Question

Triangle LMN is a triangle in which altitude MP and NQ to
sides LN and LM respectively are equal. Show that
triangle LMP is congruent to triangle LNQ and prove that LM =LN​

Answer 1

Answer: For understanding this solution you should first know all the congruence rules...and CPCT...
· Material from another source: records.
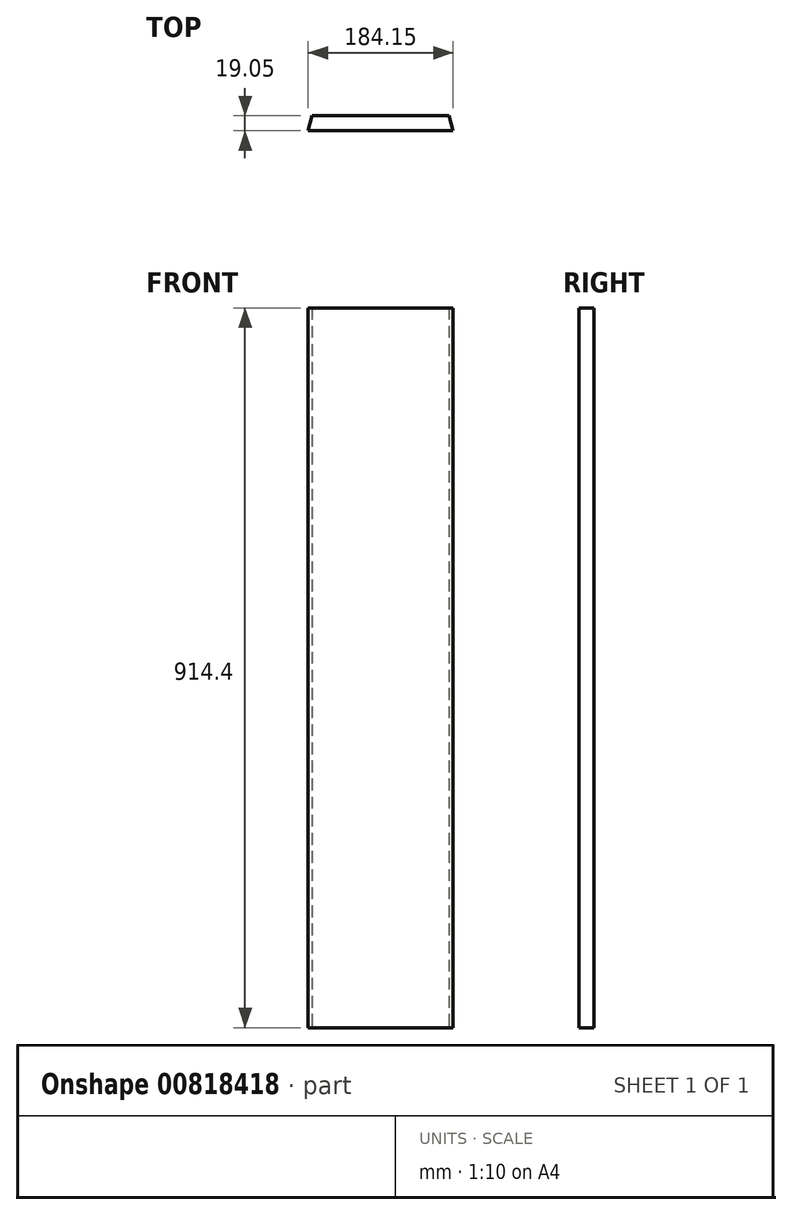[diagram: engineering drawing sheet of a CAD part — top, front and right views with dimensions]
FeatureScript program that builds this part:
annotation { "Feature Type Name" : "Feature", "Feature Type Description" : "" }
export const myFeature = defineFeature(function(context is Context, id is Id, definition is map)
    precondition{}
    {
        {
            var Q0;
            Q0=qCreatedBy(makeId("Top.planeOp"),FACE);
            var sketch = newSketch(context, id + "F0", { "sketchPlane" : qUnion([Q0])});
            skLineSegment(sketch, "E0", {"start": v(0, 0) * mm, "end": v(184.15, 0) * mm});
            skLineSegment(sketch, "E1", {"start": v(184.15, 0) * mm, "end": v(179.05, 19.05) * mm});
            skLineSegment(sketch, "E2", {"start": v(179.05, 19.05) * mm, "end": v(5.1, 19.05) * mm});
            skLineSegment(sketch, "E3", {"start": v(5.1, 19.05) * mm, "end": v(0, 0) * mm});
            skSolve(sketch);
        }
        {
            var Q0;
            Q0=makeQuery(id+"F0.imprint","IMPRINT",FACE,{"disambiguationData":[TD([[makeQuery(id+"F0.imprint","IMPRINT",EDGE,{"derivedFrom":sQuery(id+"F0.wireOp",EDGE,"E0")}),1.0]])]});
            extrude(context, id + "F1", {"entities" : qUnion([Q0]), "depth" : 914.4 * mm, "offsetDistance" : 25.4 * mm});
        }
    });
Step-by-step explanation:In ΔMPN and ΔNQM

∠MPN  = ∠NQM  [ 90° EACH ]

MN  =  MN  [ COMMON ]

MP = QN  [ GIVEN ]

ΔMPN is congruent to  ΔNQM  [ RHS CONGRUENCY ]

⇒ ∠N = ∠M  [ CPCT ]

⇒ PN = QM  [CPCT ]  ...........(1)

since, ∠N = ∠M  

⇒ LM = LN  [ sides opposite to equal angles are always equal ]

Now, LM = LN  

subtracting QM from both sides, we get  

LM - QM = LN - QM

LM - QM = LN - PN  [ using (1) ]  

LQ = LP  ................(2)  

 

In Δ LMP and ΔLNQ

LM = LN  [ proved above ]

MP = NQ  [ given ]

LP  = LQ  [ using (2) ]

Δ LMP is congruent to  ΔLNQ  [ SSS ]

Hope it'll help you...